Questo è lo stadio propedeutico all’avviso epidemico internazionale che pregusta un nuovo evento di tipo epidemico/pandemico, ma stavolta con un virus decisamente pericoloso.
La dichiarazione è stata redatta durante la quarta riunione del comitato di emergenza da quando l’epidemia è stata dichiarata il 1° agosto 2018.1
Ma facciamo come al solito un paio di passetti indietro.
Come mai questa dichiarazione dopo quasi un anno dall’annuncio di evento epidemico maggiore?
Semplicemente perché l’epidemia si sta espandendo, con un aumento dei casi a Butembo e Mabalako. L’epicentro dell’epidemia si è spostato da Mabalako a Beni che nelle ultime tre settimane ha registrato il 46% dei casi. Un caso importato è stato segnalato a Goma, una simpatica cittadina di più di un milione di abitanti che è altresì un importante centro di scambi commerciali col Ruanda (si stima che circa 15.000 persone ogni giorno passino il confine da Goma al Ruanda), in più a Goma è situato un aeroporto internazionale che, (per fortuna direi io) non effettua voli diretti con il continente europeo. E quando un virus emorragico raggiunge zone popolate e al centro di scambi commerciali internazionali, l’asticella si alza per il timore che diventi incontrollabile.

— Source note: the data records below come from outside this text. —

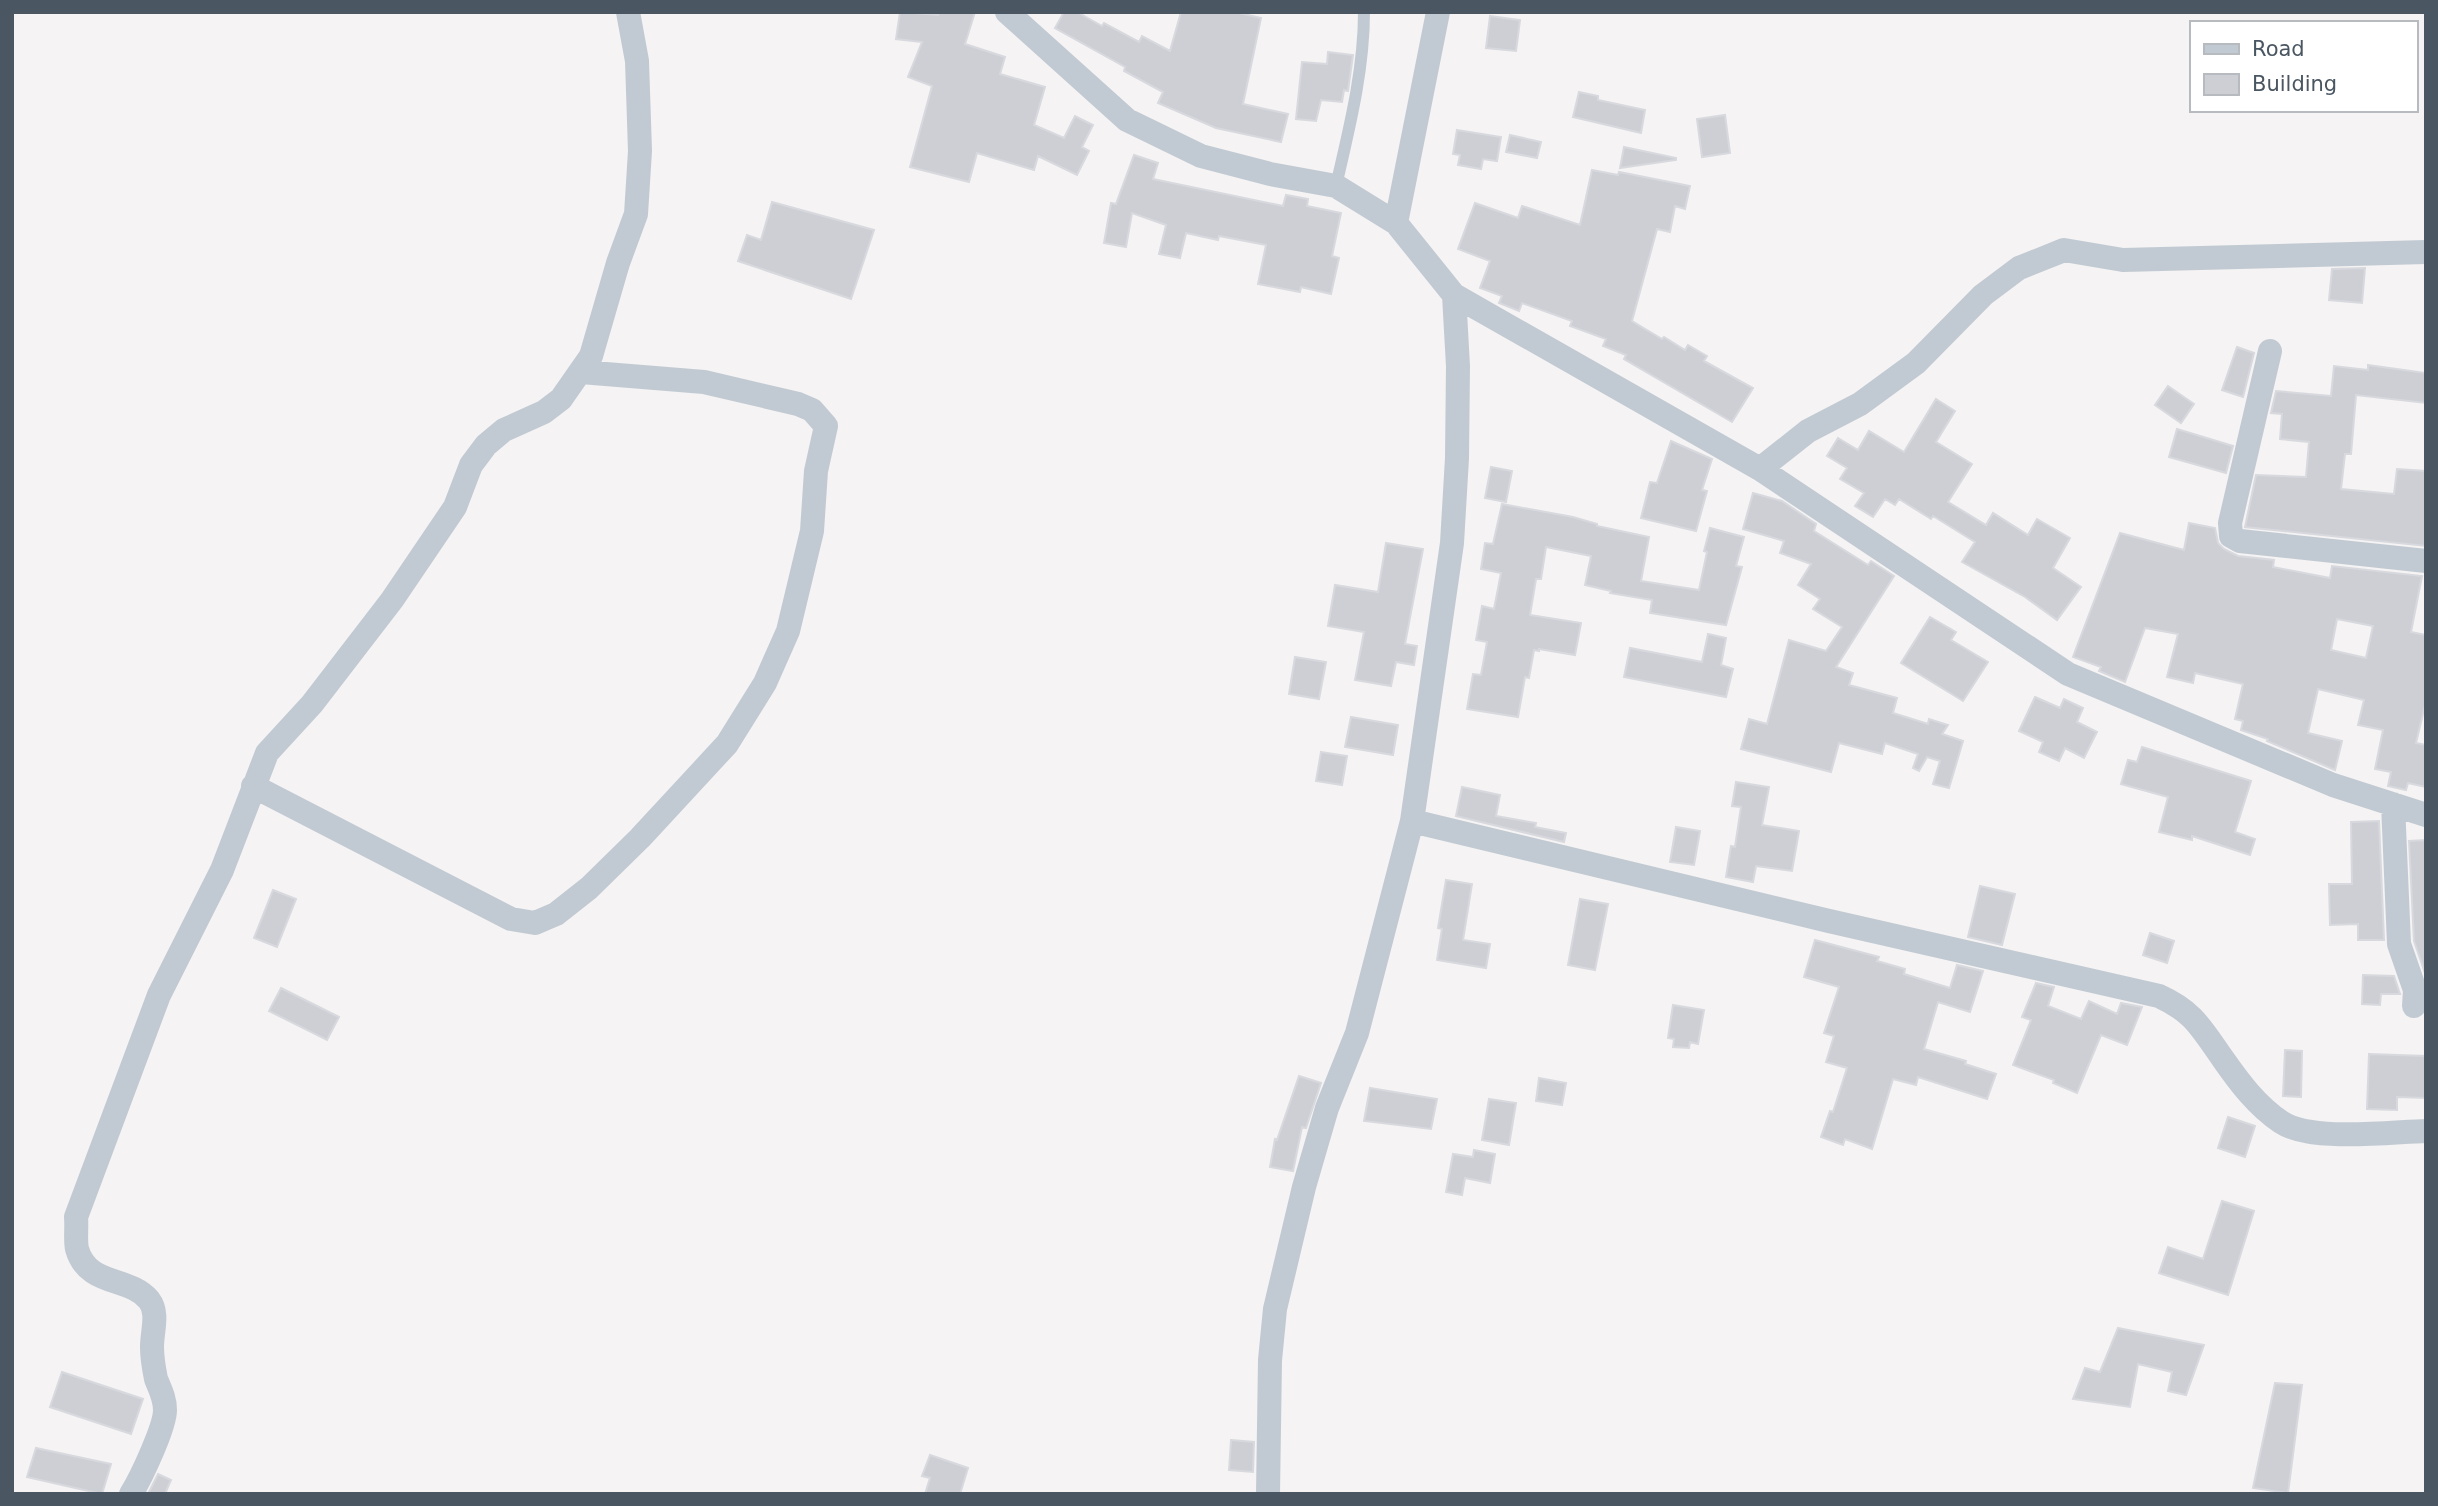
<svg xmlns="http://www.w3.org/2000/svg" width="2438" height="1506" font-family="'DejaVu Sans',sans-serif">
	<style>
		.building { fill: #cdcfd5; stroke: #d7d9de; stroke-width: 2; fill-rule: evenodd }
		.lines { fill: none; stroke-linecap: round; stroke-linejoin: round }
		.service { stroke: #c1cad2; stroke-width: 12 }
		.minor { stroke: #c1cad2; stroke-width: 24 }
	</style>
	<rect width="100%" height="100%" fill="#f5f3f3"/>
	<path class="building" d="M 900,12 L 938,15 L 939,12 L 975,12 L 965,44 L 1005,57 L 1000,74 L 1045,87 L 1034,125 L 1064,138 L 1075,116 L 1093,125 L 1082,147 L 1089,151 L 1077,175 L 1038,156 L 1034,170 L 977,153 L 969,182 L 910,167 L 932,86 L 908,77 L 922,42 L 896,39 Z
		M 1064,12 L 1077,12 L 1102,26 L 1104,23 L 1139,42 L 1142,36 L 1170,51 L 1181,12 L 1235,12 L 1261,18 L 1243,104 L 1288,114 L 1281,142 L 1216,128 L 1158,103 L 1163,92 L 1124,71 L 1125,67 L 1055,28 Z
		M 1490,16 L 1520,20 L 1516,51 L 1486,48 Z
		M 1328,52 L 1353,55 L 1348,91 L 1344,90 L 1342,102 L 1321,100 L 1316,121 L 1296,119 L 1302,62 L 1327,64 Z
		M 1579,92 L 1598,96 L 1598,100 L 1645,110 L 1641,133 L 1573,117 Z
		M 1725,115 L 1730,153 L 1702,157 L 1697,119 Z
		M 1457,130 L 1501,137 L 1497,161 L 1483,159 L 1481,169 L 1458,165 L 1460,155 L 1453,154 Z
		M 1510,135 L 1541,142 L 1537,158 L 1506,152 Z
		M 1624,147 L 1676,158 L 1676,160 L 1620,168 Z
		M 1134,155 L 1158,163 L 1153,179 L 1283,206 L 1286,195 L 1308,199 L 1307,206 L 1341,213 L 1332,256 L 1339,258 L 1331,294 L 1301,287 L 1300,292 L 1258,284 L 1266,245 L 1219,236 L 1218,240 L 1186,233 L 1180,258 L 1159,254 L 1166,225 L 1132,213 L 1126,247 L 1104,243 L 1111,203 L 1116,204 Z
		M 1592,170 L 1618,175 L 1619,172 L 1690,186 L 1685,209 L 1675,206 L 1670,232 L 1657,229 L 1632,321 L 1662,339 L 1664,337 L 1685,350 L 1688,345 L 1707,356 L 1704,361 L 1753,388 L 1732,422 L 1624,359 L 1626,355 L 1603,346 L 1606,339 L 1570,326 L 1572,321 L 1522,303 L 1519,311 L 1499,303 L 1502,296 L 1480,288 L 1490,261 L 1458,249 L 1475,203 L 1518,218 L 1522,206 L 1580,225 Z
		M 772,202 L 874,230 L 851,299 L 738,261 L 747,235 L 761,240 Z
		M 2365,268 L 2362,303 L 2329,300 L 2332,269 Z
		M 2237,347 L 2254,353 L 2243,397 L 2222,390 Z
		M 2368,365 L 2426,373 L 2426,403 L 2356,395 L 2351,454 L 2345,454 L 2341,489 L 2394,494 L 2397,469 L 2426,471 L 2426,546 L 2245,527 L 2256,475 L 2306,477 L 2309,442 L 2280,439 L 2282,414 L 2271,413 L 2276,391 L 2331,396 L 2334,366 L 2368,370 Z
		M 2168,386 L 2194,404 L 2181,423 L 2155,405 Z
		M 1936,399 L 1955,411 L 1936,442 L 1972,464 L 1948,502 L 1986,525 L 1993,513 L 2028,535 L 2037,519 L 2070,538 L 2053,568 L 2081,587 L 2057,620 L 2025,597 L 1962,562 L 1975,542 L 1933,516 L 1931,519 L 1899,499 L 1895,505 L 1885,499 L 1873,517 L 1855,506 L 1864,493 L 1840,479 L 1847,468 L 1827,456 L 1838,438 L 1858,450 L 1869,431 L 1904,452 Z
		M 2177,429 L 2233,446 L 2226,473 L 2169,457 Z
		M 1671,441 L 1712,459 L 1702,490 L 1707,491 L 1696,531 L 1641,518 L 1650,482 L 1657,483 Z
		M 1491,467 L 1512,471 L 1506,502 L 1485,498 Z
		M 1753,493 L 1782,501 L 1816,524 L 1814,531 L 1868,565 L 1871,561 L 1894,576 L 1836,667 L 1853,673 L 1849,685 L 1897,698 L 1893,713 L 1928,724 L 1929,719 L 1948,725 L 1942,734 L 1963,741 L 1949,788 L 1933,784 L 1940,761 L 1927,757 L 1919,771 L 1913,768 L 1918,754 L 1885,743 L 1882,754 L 1839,743 L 1831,772 L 1741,749 L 1749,719 L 1767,724 L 1789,640 L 1826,651 L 1842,627 L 1813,609 L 1820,599 L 1798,585 L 1811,564 L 1780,553 L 1784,541 L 1743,529 Z
		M 1502,504 L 1573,517 L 1597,524 L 1597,526 L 1649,537 L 1641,581 L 1699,590 L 1707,552 L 1704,551 L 1710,528 L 1744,537 L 1736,566 L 1742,567 L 1726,625 L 1650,613 L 1652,600 L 1610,593 L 1611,591 L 1585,585 L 1591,556 L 1546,547 L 1541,579 L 1536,579 L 1530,615 L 1581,623 L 1575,655 L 1539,649 L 1539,651 L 1534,650 L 1529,678 L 1525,677 L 1518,717 L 1467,709 L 1473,674 L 1481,675 L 1487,642 L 1476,640 L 1482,606 L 1494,609 L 1501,573 L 1481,569 L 1485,543 L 1493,544 Z
		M 2189,523 L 2215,528 L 2218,543 L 2224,549 L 2238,556 L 2274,560 L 2273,567 L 2330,578 L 2332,566 L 2422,576 L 2411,632 L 2426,635 L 2426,701 L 2416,743 L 2426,745 L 2426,787 L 2408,783 L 2406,790 L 2388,786 L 2391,772 L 2375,769 L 2383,730 L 2358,725 L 2364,700 L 2318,689 L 2308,733 L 2342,741 L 2335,770 L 2267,741 L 2268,739 L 2241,730 L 2243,721 L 2235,719 L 2243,684 L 2195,673 L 2193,683 L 2167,677 L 2178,634 L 2145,628 L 2125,682 L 2099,671 L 2101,667 L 2073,657 L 2120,533 L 2184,550 ZM 2337,619 L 2373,626 L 2366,658 L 2331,650 Z
		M 1386,543 L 1423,549 L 1405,644 L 1417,646 L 1414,665 L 1396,662 L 1391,686 L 1355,680 L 1364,632 L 1328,626 L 1335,585 L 1378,592 Z
		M 1930,617 L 1956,632 L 1951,640 L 1988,662 L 1963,701 L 1901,663 Z
		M 1708,634 L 1726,638 L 1721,665 L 1733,669 L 1726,697 L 1624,677 L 1630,648 L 1702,662 Z
		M 1295,657 L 1326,662 L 1319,699 L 1289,694 Z
		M 2035,697 L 2060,708 L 2064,699 L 2083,708 L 2077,722 L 2097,732 L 2084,758 L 2065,748 L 2059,761 L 2039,752 L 2043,742 L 2019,731 Z
		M 1351,717 L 1398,725 L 1393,755 L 1345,747 Z
		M 2142,747 L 2251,781 L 2235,832 L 2255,839 L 2250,855 L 2192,836 L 2192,840 L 2159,832 L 2168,797 L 2121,784 L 2128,760 L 2137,762 Z
		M 1321,752 L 1347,756 L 1342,785 L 1316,781 Z
		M 1736,782 L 1769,787 L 1762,825 L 1799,831 L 1792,871 L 1756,866 L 1753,882 L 1726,877 L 1731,846 L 1735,847 L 1741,807 L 1732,806 Z
		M 1462,787 L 1500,795 L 1496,816 L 1536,823 L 1535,827 L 1566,833 L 1564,842 L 1456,816 Z
		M 2379,821 L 2384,940 L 2358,940 L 2358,924 L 2330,925 L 2329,884 L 2352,884 L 2351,822 Z
		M 1676,827 L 1700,831 L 1694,865 L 1670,862 Z
		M 2426,840 L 2426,976 L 2414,941 L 2409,841 Z
		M 1446,880 L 1472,884 L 1463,940 L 1490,944 L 1486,968 L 1437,960 L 1442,929 L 1438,928 Z
		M 1980,886 L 2015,894 L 2002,945 L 1968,937 Z
		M 273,890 L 296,899 L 277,947 L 254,938 Z
		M 1580,899 L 1608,904 L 1595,970 L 1568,965 Z
		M 2150,933 L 2174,941 L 2167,963 L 2143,955 Z
		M 1815,940 L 1879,957 L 1877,961 L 1905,969 L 1904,974 L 1950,988 L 1957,965 L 1983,971 L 1970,1012 L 1938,1002 L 1924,1049 L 1966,1061 L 1965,1064 L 1996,1074 L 1987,1099 L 1918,1077 L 1916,1085 L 1893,1079 L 1872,1149 L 1845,1139 L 1843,1145 L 1821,1137 L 1830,1111 L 1833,1112 L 1847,1068 L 1826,1062 L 1834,1036 L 1824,1033 L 1839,987 L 1804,977 Z
		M 2363,975 L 2394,976 L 2400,994 L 2381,994 L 2380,1005 L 2362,1004 Z
		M 2036,983 L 2054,987 L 2048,1006 L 2081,1019 L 2089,1001 L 2117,1014 L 2121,1003 L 2142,1007 L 2127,1045 L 2101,1035 L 2077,1093 L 2053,1083 L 2054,1080 L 2013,1065 L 2031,1020 L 2022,1017 Z
		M 281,988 L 339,1017 L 327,1040 L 269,1011 Z
		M 1673,1005 L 1704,1010 L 1698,1044 L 1690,1042 L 1689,1048 L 1673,1047 L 1674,1039 L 1668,1038 Z
		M 2285,1050 L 2302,1051 L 2301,1097 L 2283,1096 Z
		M 2369,1054 L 2426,1056 L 2426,1098 L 2397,1097 L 2397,1110 L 2367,1109 Z
		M 1299,1076 L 1321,1083 L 1306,1128 L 1302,1127 L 1293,1171 L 1270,1167 L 1275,1139 L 1277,1140 Z
		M 1539,1078 L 1566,1083 L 1562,1105 L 1536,1101 Z
		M 1370,1088 L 1437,1099 L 1431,1129 L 1364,1121 Z
		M 1489,1099 L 1516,1103 L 1509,1145 L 1482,1140 Z
		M 2228,1117 L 2255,1126 L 2245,1157 L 2218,1148 Z
		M 1474,1150 L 1495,1154 L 1490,1183 L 1465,1178 L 1462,1195 L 1446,1192 L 1453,1154 L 1473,1157 Z
		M 2222,1201 L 2254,1211 L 2228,1295 L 2159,1273 L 2168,1247 L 2203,1259 Z
		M 2118,1328 L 2204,1345 L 2186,1395 L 2168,1391 L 2172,1372 L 2138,1364 L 2130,1407 L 2073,1399 L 2085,1368 L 2100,1372 Z
		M 62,1372 L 143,1399 L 131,1434 L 50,1407 Z
		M 2275,1383 L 2302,1385 L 2288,1493 L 2253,1488 Z
		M 1231,1440 L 1254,1442 L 1253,1472 L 1229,1470 Z
		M 36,1448 L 111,1464 L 102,1494 L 27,1477 Z
		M 930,1455 L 968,1468 L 960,1494 L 925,1494 L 930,1478 L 922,1476 Z
		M 158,1474 L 171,1480 L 165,1494 L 148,1494 Z"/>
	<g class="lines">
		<path class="service" d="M 1336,186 C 1349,129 1364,71 1364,12"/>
		<path class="minor" d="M 1007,12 L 1127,120 L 1201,156 L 1270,174 L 1336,186 L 1396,223 L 1454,295 L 1760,469 L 2068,674 L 2333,785 L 2426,815
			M 1396,223 L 1438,12
			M 2270,351 L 2230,523 L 2231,536 L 2240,541 L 2426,561
			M 1760,469 L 1808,431 L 1860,404 L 1916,363 L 1983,295 L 2019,268 L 2064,250 L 2123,260 L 2426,252
			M 253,786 L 511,919 L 535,923 L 556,914 L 589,888 L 640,838 L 727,744 L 765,683 L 788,631 L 812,531 L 816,471 L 826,426 L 812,410 L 798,404 L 704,382 L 581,372
			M 2393,804 L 2399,944 L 2415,990 L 2414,1006
			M 1412,821 L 1829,921 L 2159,996 C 2194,1012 2201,1028 2223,1059 C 2239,1082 2257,1106 2281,1122 C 2311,1142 2389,1132 2426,1131
			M 131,1494 C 141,1478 165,1427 165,1410 C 165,1398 160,1389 156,1379 C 154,1369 152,1357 152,1347 C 152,1331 159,1313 149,1300 C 129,1276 88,1287 77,1249 C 75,1240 77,1227 76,1217 L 159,995 L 222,870 L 267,753 L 312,704 L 392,600 L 455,507 L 471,465 L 486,445 L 504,430 L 544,412 L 561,399 L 591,356 L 618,263 L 636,214 L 640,151 L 637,61 L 628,12
			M 1268,1494 L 1270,1360 L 1275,1309 L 1304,1187 L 1327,1108 L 1357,1033 L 1412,821 L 1452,543 L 1457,458 L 1458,366 L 1454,295"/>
	</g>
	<rect width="2438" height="1506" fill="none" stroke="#4a5661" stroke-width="28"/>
	<rect x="2190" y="21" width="228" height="91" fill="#ffffff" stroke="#b7bbc0" stroke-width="2"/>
	<rect x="2204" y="44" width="35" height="10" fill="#c1cad2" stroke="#b7bbc0" stroke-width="2"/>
	<text x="2252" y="56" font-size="21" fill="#4a5661">Road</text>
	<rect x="2204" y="74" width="35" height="21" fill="#cdcfd5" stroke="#b7bbc0" stroke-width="2"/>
	<text x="2252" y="91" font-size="21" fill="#4a5661">Building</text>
</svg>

Alla data del 16 luglio 2019, sono stati segnalati 2522 casi confermati o probabili, con 1698 decessi, quindi una mortalità superiore al 60% Si sono infettati 136 operatori sanitari, 41 dei quali sono deceduti con una mortalità di circa il 30%. L’epidemia continua con una media di 80 nuovi casi segnalati settimanalmente, almeno fino ad oggi.
A complicare gli sforzi di contenimento ci sono numerosi conflitti armati nella regione, anche di stampo religioso, con attacchi spesso mirati alle stesse strutture sanitarie 2, e una diffusa sfiducia nei confronti di medici e volontari. Più di un terzo delle morti avviene in comunità abitate come villaggi o piccole cittadine e non nei centri specializzati per isolare e curare i pazienti.
Dopo la terribile epidemia del biennio 2014-2015 dove erano stati segnalati 28.616 casi in Guinea, Liberia e Sierra Leone con 11.310 morti con una letalità del 39,5% è stato sviluppato un vaccino efficace nel 99% dei casi3, già somministrato a 161.000 persone, ma soltanto chi viene a contatto con persone infette viene vaccinato, e i suoi conoscenti dopo di lui. A complicare la situazione, visto che non è già abbastanza complicata vi è un clima di sfiducia generalizzata: in molti ritengono che “il male” venga proprio dai vaccini, non dal contagio virale (mi ricorda qualcosa…).
Fra le raccomandazioni temporanee adottate dal Direttore Generale dell’OMS vi è il rafforzamento degli screening in uscita e sulle principali vie di comunicazione terrestri da parte della Repubblica Democratica del Congo. Fortunatamente il rischio globale per ora è considerato basso. L’OMS, interpellato dalla Commissione europea, ha confermato che per i paesi europei il rischio è marginale. Per questo motivo l’OMS non ha bloccato nè i viaggi nè il commercio verso e da la RDC.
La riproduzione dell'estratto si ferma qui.